**AIM OF THE TASK**
Reproduce the listing below in full, swapping "Whatsapp" for "WhatsApp" wherever it occurs and leaving everything else unchanged. Omit the pictures from your answer.

[Opening GIVEN DATA section]

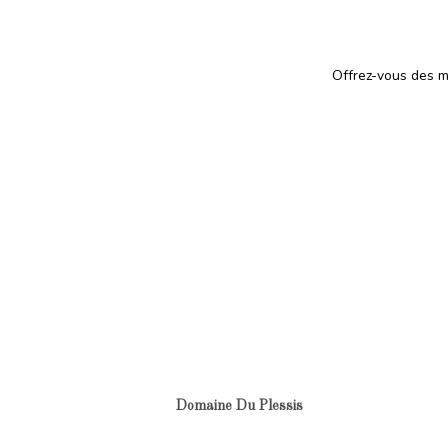
Offrez-vous des mo
Domaine Du Plessis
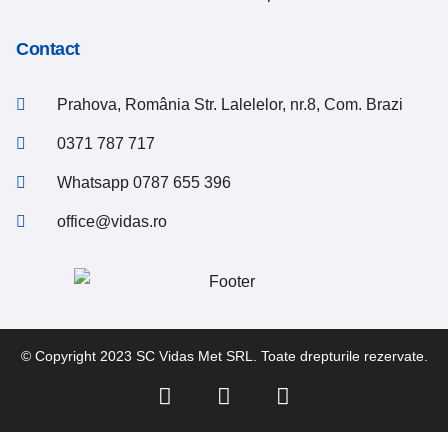
Contact
Prahova, România Str. Lalelelor, nr.8, Com. Brazi
0371 787 717
Whatsapp 0787 655 396
office@vidas.ro
© Copyright 2023 SC Vidas Met SRL. Toate drepturile rezervate.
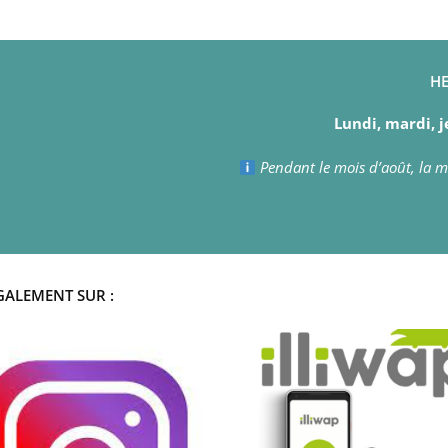
HE
Lundi, mardi, j
Pendant le mois d’août, la ma
GALEMENT SUR :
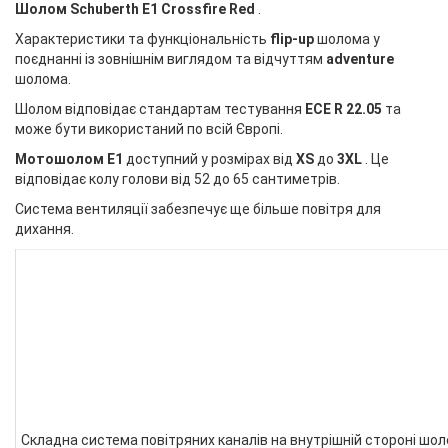
Шолом Schuberth E1 Crossfire Red
.
Характеристики та функціональність
flip-up
шолома у
поєднанні із зовнішнім виглядом та відчуттям
adventure
шолома.
Шолом відповідає стандартам тестування
ECE R 22.05
та
може бути використаний по всій Європі.
Мотошолом E1
доступний у розмірах від
XS
до
3XL
. Це
відповідає колу голови від 52 до 65 сантиметрів.
Система вентиляції забезпечує ще більше повітря для
дихання.
Складна система повітряних каналів на внутрішній стороні шо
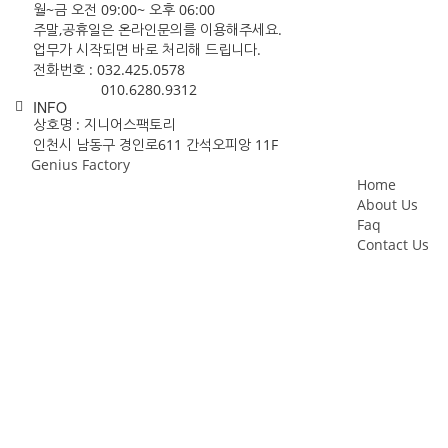
월~금 오전 09:00~ 오후 06:00
주말,공휴일은 온라인문의를 이용해주세요.
업무가 시작되면 바로 처리해 드립니다.
전화번호 : 032.425.0578
010.6280.9312
INFO
상호명 : 지니어스팩토리
인천시 남동구 경인로611 간석오피앙 11F
©
Genius Factory
. All Rights Reserved.
Home
About Us
Faq
Contact Us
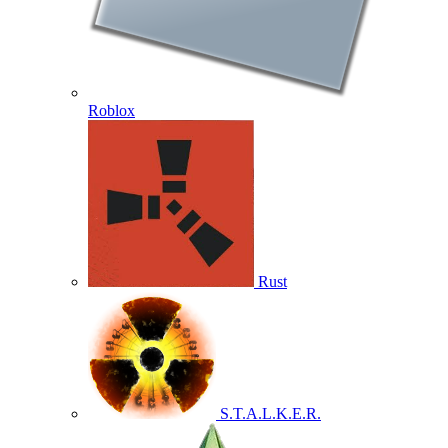
Roblox
Rust
S.T.A.L.K.E.R.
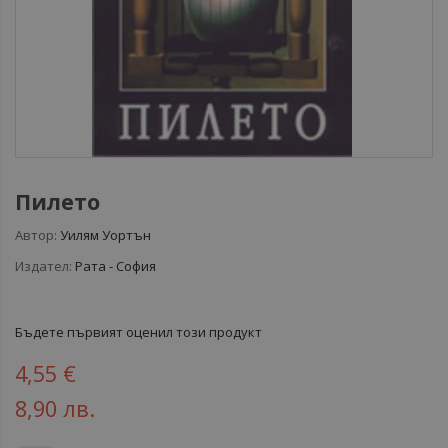
Пилето
Автор:
Уилям Уортън
Издател:
Рата - София
Бъдете първият оценил този продукт
4,55 €
8,90 лв.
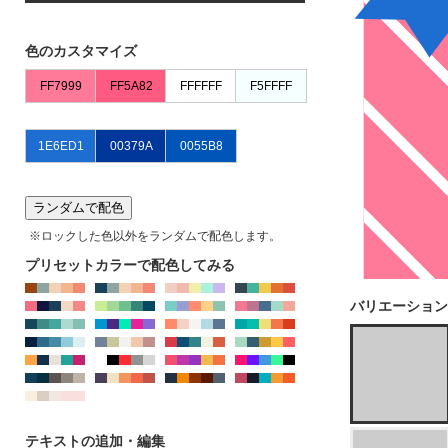
※IE、EDGEではJPG,PNGのカラー変更はできませ
ん。chormeやFirefoxをお使いください
色のカスタマイズ
ランダムで配色
※ロックした色以外をランダムで配色します。
プリセットカラーで配色してみる
バリエーション
テキストの追加・編集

[Closing GIVEN DATA section]

**ANSWER TO THIS EXERCISE**
Offrez-vous des mo
Domaine Du Plessis
Contact
Prahova, România Str. Lalelelor, nr.8, Com. Brazi
0371 787 717
WhatsApp 0787 655 396
office@vidas.ro
© Copyright 2023 SC Vidas Met SRL. Toate drepturile rezervate.
HE
Lundi, mardi, j
Pendant le mois d’août, la ma
GALEMENT SUR :
Шолом Schuberth E1 Crossfire Red
.
Характеристики та функціональність
flip-up
шолома у
поєднанні із зовнішнім виглядом та відчуттям
adventure
шолома.
Шолом відповідає стандартам тестування
ECE R 22.05
та
може бути використаний по всій Європі.
Мотошолом E1
доступний у розмірах від
XS
до
3XL
. Це
відповідає колу голови від 52 до 65 сантиметрів.
Система вентиляції забезпечує ще більше повітря для
дихання.
Складна система повітряних каналів на внутрішній стороні шо
월~금 오전 09:00~ 오후 06:00
주말,공휴일은 온라인문의를 이용해주세요.
업무가 시작되면 바로 처리해 드립니다.
전화번호 : 032.425.0578
010.6280.9312
INFO
상호명 : 지니어스팩토리
인천시 남동구 경인로611 간석오피앙 11F
©
Genius Factory
. All Rights Reserved.
Home
About Us
Faq
Contact Us
Roblox
Rust
S.T.A.L.K.E.R.
Пилето
Автор:
Уилям Уортън
Издател:
Рата - София
Бъдете първият оценил този продукт
4,55 €
8,90 лв.
※IE、EDGEではJPG,PNGのカラー変更はできませ
ん。chormeやFirefoxをお使いください
色のカスタマイズ
ランダムで配色
※ロックした色以外をランダムで配色します。
プリセットカラーで配色してみる
バリエーション
テキストの追加・編集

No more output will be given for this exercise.